SRT: Accelerating Reinforcement Learning via Speculative Rollout with Tree-Structured Cache
This addresses the computational bottleneck in RL training for language models, offering a practical speedup for researchers and practitioners, though it appears incremental as it builds on existing speculative decoding techniques.
The paper tackles the problem of slow reinforcement learning for language models by introducing SRT, a method that accelerates on-policy RL using a tree-structured cache for speculative decoding, achieving up to 2.08x wall-clock time speedup during rollout.
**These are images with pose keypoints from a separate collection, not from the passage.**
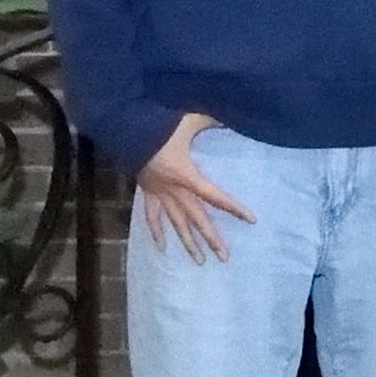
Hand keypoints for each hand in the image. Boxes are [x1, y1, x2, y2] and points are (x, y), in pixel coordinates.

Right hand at [135, 113, 251, 261]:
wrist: (125, 130)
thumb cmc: (159, 126)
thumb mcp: (190, 121)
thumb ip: (214, 120)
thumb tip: (234, 115)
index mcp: (186, 176)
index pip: (215, 196)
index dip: (233, 208)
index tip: (251, 220)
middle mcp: (173, 190)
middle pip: (196, 219)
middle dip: (210, 238)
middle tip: (224, 257)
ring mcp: (158, 194)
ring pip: (175, 224)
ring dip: (187, 243)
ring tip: (200, 261)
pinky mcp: (147, 193)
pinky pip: (151, 217)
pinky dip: (156, 232)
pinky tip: (163, 248)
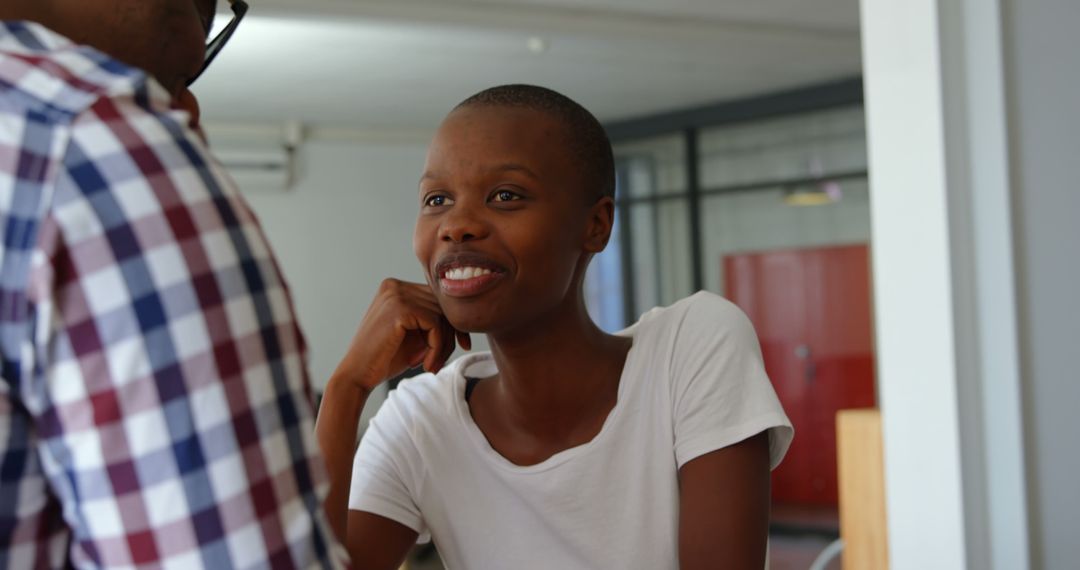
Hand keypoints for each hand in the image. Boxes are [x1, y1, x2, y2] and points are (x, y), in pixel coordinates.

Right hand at [330, 279, 470, 392]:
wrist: (357, 376)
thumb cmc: (386, 358)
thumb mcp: (416, 334)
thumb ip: (435, 319)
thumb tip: (468, 312)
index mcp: (396, 287)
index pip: (439, 299)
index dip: (454, 323)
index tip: (462, 345)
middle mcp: (395, 285)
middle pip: (443, 305)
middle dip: (450, 336)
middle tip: (439, 362)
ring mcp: (396, 294)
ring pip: (443, 316)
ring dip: (443, 346)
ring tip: (431, 365)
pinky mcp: (400, 308)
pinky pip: (436, 325)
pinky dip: (437, 348)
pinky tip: (426, 365)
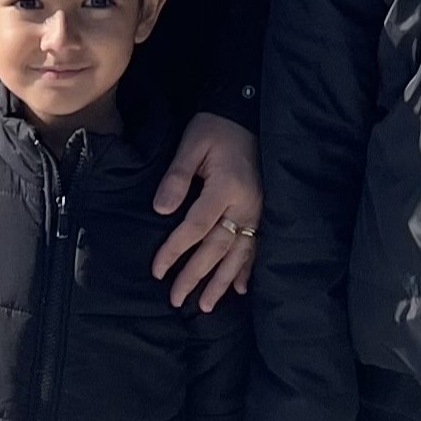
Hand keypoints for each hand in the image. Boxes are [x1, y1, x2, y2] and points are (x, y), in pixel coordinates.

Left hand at [153, 114, 261, 309]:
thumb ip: (177, 177)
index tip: (157, 270)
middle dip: (195, 276)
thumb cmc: (215, 128)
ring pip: (238, 254)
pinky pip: (257, 247)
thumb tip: (160, 210)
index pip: (196, 227)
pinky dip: (248, 269)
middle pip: (217, 248)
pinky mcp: (263, 212)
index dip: (174, 250)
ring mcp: (258, 211)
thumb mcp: (191, 144)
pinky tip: (240, 289)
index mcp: (225, 187)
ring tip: (206, 306)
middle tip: (176, 299)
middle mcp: (245, 205)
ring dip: (221, 282)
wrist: (247, 115)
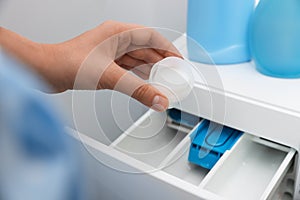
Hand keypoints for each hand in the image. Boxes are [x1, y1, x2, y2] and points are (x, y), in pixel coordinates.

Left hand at [40, 21, 180, 110]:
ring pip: (136, 61)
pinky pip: (127, 70)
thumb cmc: (67, 63)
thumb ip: (137, 89)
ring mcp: (109, 53)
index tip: (178, 61)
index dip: (168, 49)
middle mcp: (115, 41)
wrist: (45, 71)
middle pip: (145, 50)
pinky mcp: (104, 65)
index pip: (151, 37)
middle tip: (173, 77)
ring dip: (149, 72)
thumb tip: (158, 99)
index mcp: (118, 33)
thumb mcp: (109, 76)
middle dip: (160, 63)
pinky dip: (137, 78)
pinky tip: (144, 85)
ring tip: (162, 83)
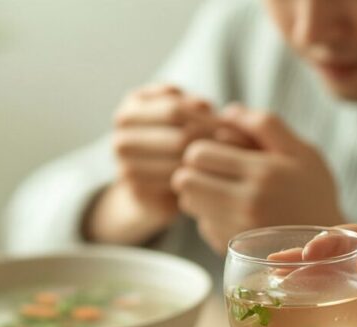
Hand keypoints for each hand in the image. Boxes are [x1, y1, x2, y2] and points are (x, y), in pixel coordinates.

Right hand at [84, 84, 218, 244]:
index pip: (174, 107)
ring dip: (209, 159)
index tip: (229, 123)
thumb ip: (189, 105)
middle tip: (236, 145)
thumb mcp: (178, 117)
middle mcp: (120, 137)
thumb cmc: (170, 144)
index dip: (205, 115)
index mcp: (129, 110)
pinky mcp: (137, 191)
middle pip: (178, 134)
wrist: (150, 191)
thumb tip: (204, 105)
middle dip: (211, 138)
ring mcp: (125, 165)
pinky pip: (176, 182)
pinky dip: (199, 178)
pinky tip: (214, 176)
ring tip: (231, 158)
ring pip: (179, 159)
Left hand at [171, 103, 343, 253]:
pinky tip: (233, 213)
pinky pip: (201, 226)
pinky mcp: (231, 249)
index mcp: (263, 172)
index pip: (198, 154)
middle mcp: (247, 203)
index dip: (199, 148)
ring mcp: (237, 230)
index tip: (214, 151)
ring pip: (188, 204)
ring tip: (221, 190)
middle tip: (210, 170)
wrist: (325, 244)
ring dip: (197, 194)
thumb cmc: (314, 191)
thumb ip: (266, 125)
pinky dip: (210, 217)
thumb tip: (227, 110)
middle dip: (192, 171)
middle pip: (185, 181)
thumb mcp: (302, 151)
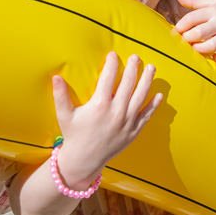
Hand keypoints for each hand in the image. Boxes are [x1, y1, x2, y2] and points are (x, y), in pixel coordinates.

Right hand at [50, 52, 161, 186]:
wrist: (84, 160)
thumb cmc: (73, 135)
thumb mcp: (64, 114)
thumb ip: (61, 95)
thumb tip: (56, 76)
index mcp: (99, 104)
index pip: (108, 77)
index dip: (112, 64)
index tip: (113, 54)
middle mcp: (116, 111)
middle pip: (128, 83)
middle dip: (133, 68)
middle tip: (136, 57)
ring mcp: (127, 122)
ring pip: (140, 96)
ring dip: (147, 80)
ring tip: (151, 68)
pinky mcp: (133, 131)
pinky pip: (146, 115)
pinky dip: (154, 105)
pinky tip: (159, 95)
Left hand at [174, 0, 215, 63]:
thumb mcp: (215, 2)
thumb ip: (195, 2)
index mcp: (214, 10)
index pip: (192, 18)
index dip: (181, 26)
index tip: (178, 31)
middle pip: (199, 33)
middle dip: (188, 39)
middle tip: (186, 41)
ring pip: (212, 46)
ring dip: (200, 49)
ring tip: (197, 48)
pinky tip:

We present Speculative Rollout with Tree-Structured Cache (SRT), a simple, model-free approach to accelerate on-policy reinforcement learning (RL) for language models without sacrificing distributional correctness. SRT exploits the empirical similarity of rollouts for the same prompt across training steps by storing previously generated continuations in a per-prompt tree-structured cache. During generation, the current policy uses this tree as the draft model for performing speculative decoding. To keep the cache fresh and improve draft model quality, SRT updates trees online from ongoing rollouts and proactively performs run-ahead generation during idle GPU bubbles. Integrated into standard RL pipelines (\textit{e.g.}, PPO, GRPO and DAPO) and multi-turn settings, SRT consistently reduces generation and step latency and lowers per-token inference cost, achieving up to 2.08x wall-clock time speedup during rollout.